Skip to content

Introduction

Some installations on x86-64 platforms can fail with a kernel panic. In most cases, this is due to the CPU's incompatibility with Rocky Linux.

Testing

  1. Obtain a boot image of Rocky Linux 9, Fedora, or others.

  2. Boot this live image on the machine where you want to install Rocky Linux 10.

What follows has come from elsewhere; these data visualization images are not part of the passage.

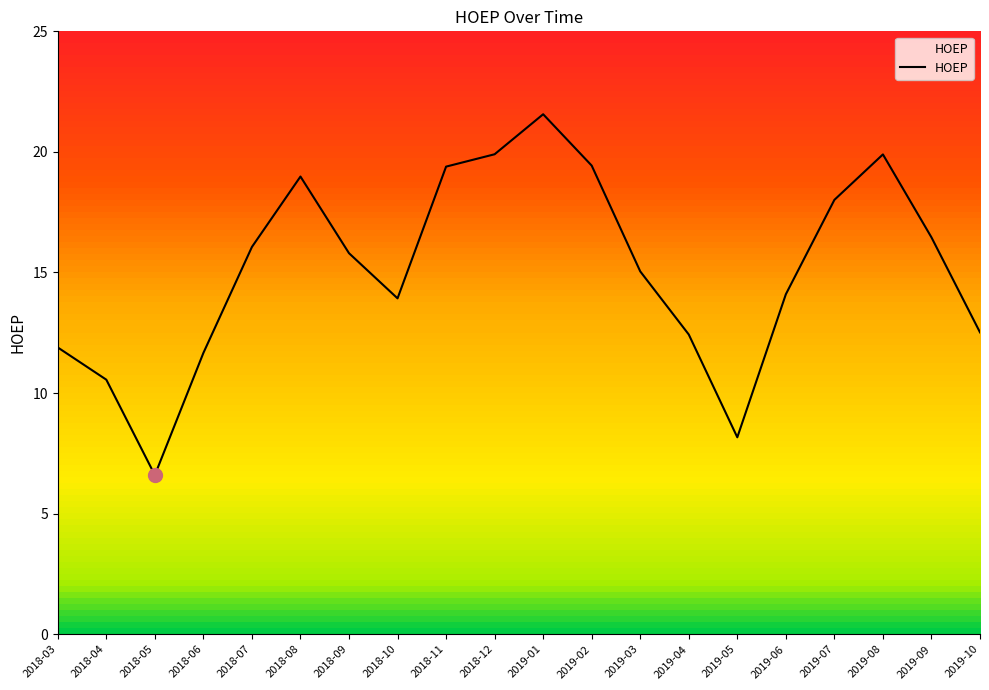

What is the smallest value displayed?

6.6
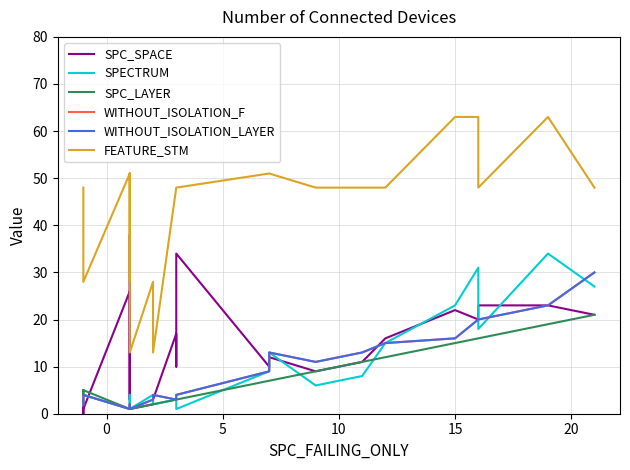

Reading left to right, list all the values displayed in this chart.

SPC_SPACE: 3	0	1	26	3	38	1	2	3	3	17	10	18	34	10	12	9	11	16	22	20	23	23	21
SPECTRUM: 2	4	4	1	4	1	1	4	2	2	3	3	1	1	9	13	6	8	15	23	31	18	34	27
SPC_LAYER: 5	4	5	1	1	1	1	2	2	2	3	3	3	3	7	7	9	11	12	15	16	16	19	21
WITHOUT_ISOLATION_F: 2	4	4	1	2	1	1	3	4	4	3	3	4	4	9	13	11	13	15	16	20	20	23	30
WITHOUT_ISOLATION_LAYER: 2	4	4	1	2	1	1	3	4	4	3	3	4	4	9	13	11	13	15	16	20	20	23	30
FEATURE_STM: 48	28	28	51	28	51	13	28	13	13	48	48	48	48	51	51	48	48	48	63	63	48	63	48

  3. After the boot completes, open a terminal window and run this procedure:

    /lib64/ld-linux-x86-64.so.2 --help | grep x86-64
    

    You should receive output similar to this:

    Usage: /lib64/ld-linux-x86-64.so.2 [OPTION]... EXECUTABLE-FILE [ARGS-FOR-PROGRAM...]
    This program interpreter self-identifies as: /lib64/ld-linux-x86-64.so.2
    x86-64-v4
    x86-64-v3 (supported, searched)
    x86-64-v2 (supported, searched)
    

    This output indicates the minimum required x86-64 version (v3). Installation can continue in this case. If "(supported, searched)" is missing next to the "x86-64-v3" entry, then your CPU is not compatible with Rocky Linux 10. If the test indicates that your installation can proceed and it also lists x86-64-v4 as "(supported, searched)", your CPU is well-supported for future versions of Rocky Linux.